Only small planes can fly without power actuation. The largest size airliner that can be flown manually would be about a B737, which actually has manual back-up for the elevator & ailerons as in this answer. The B737 uses a balance tab to assist in lowering the hinge moments during manual actuation.
In a much larger aeroplane like the DC-10, there is no practical amount of reducing hinge moments with servo tabs or other means, and flight control surfaces are deflected using hydraulic power only. This is schematically as follows:
When the pilot moves the stick, they deflect an input linkage which opens the servo valve of one or more hydraulic actuators. These then deflect, moving the output end, thereby closing the servo valve again. As long as there is enough total hydraulic pressure to overcome the aeroforce hinge moments, the actuator moves the control surface without any effort from the pilot required at all. In fact this would be so very light that artificial feel springs are mounted.

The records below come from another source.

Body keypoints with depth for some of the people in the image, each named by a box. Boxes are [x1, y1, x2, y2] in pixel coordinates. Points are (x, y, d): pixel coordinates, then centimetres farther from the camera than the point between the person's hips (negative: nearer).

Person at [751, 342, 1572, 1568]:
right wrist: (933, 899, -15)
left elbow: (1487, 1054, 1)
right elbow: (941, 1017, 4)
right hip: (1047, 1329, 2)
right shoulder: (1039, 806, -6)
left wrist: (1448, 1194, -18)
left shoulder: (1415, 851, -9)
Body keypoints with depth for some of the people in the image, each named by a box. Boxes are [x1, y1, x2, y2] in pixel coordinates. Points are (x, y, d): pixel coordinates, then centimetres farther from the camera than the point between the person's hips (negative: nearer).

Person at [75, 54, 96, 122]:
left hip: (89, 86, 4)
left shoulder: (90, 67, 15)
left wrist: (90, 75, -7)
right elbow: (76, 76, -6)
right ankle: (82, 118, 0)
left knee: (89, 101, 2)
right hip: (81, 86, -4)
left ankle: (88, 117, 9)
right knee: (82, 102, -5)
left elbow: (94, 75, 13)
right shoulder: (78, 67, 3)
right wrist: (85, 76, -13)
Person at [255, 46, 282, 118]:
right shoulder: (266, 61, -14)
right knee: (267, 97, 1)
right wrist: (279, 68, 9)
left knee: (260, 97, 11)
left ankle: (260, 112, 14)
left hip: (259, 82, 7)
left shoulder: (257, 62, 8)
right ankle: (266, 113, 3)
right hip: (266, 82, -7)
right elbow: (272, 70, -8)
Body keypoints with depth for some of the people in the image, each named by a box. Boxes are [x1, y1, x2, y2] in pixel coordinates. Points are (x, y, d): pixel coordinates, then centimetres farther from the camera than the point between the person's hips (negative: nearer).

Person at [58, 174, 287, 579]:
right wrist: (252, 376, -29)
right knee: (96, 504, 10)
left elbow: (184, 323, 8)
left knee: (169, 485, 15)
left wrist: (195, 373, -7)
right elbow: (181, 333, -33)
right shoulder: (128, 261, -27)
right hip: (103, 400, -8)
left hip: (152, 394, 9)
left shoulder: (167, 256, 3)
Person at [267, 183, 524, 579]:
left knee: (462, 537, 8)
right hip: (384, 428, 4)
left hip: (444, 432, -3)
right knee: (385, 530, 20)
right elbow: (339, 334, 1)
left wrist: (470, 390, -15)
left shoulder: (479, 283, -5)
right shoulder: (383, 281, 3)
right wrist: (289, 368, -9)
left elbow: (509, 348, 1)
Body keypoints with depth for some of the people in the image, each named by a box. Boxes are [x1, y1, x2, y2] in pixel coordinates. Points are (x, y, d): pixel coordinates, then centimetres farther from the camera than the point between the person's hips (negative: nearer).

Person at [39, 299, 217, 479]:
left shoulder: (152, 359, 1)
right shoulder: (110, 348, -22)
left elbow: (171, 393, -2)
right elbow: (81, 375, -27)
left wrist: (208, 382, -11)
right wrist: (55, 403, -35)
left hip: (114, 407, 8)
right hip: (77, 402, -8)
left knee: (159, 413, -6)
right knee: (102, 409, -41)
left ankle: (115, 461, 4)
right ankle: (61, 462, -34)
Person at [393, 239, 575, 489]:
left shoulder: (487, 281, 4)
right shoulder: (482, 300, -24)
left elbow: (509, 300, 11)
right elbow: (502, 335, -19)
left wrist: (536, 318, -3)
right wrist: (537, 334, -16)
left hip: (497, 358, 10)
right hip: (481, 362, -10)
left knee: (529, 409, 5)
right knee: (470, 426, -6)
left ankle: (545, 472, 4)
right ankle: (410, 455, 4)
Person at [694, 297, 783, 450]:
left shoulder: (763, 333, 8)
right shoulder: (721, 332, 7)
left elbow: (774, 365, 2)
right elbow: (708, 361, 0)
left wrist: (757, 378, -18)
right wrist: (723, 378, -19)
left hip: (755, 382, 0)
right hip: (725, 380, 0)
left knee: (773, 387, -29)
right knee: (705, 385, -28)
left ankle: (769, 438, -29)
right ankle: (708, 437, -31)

However, in some circumstances the actuators cannot overcome the control hinge moments, for instance due to:
- Having to fight one of the other actuators, for instance because of a hardcover servo valve failure;
- Hydraulic pressure loss in one or more of the actuators;
- Mis-trim and high airspeed cause surface blow-down, as in several recent crashes.
Note that in this case, when the pilot pulls on the stick, they first deflect the servo valve until it hits the stop, and this now becomes the fixed hinge point of the input linkage. Further stick deflection results in direct manual surface deflection, against the hinge moments caused by the aeroforces and against oil still slushing around in the hydraulic system.
Like mentioned, in large aircraft with no measures to lighten hinge moments, the flight crew cannot practically control the flight path using manual force. A DC-10 did manage to actually land after total hydraulic failure by using differential engine thrust, not manual actuation.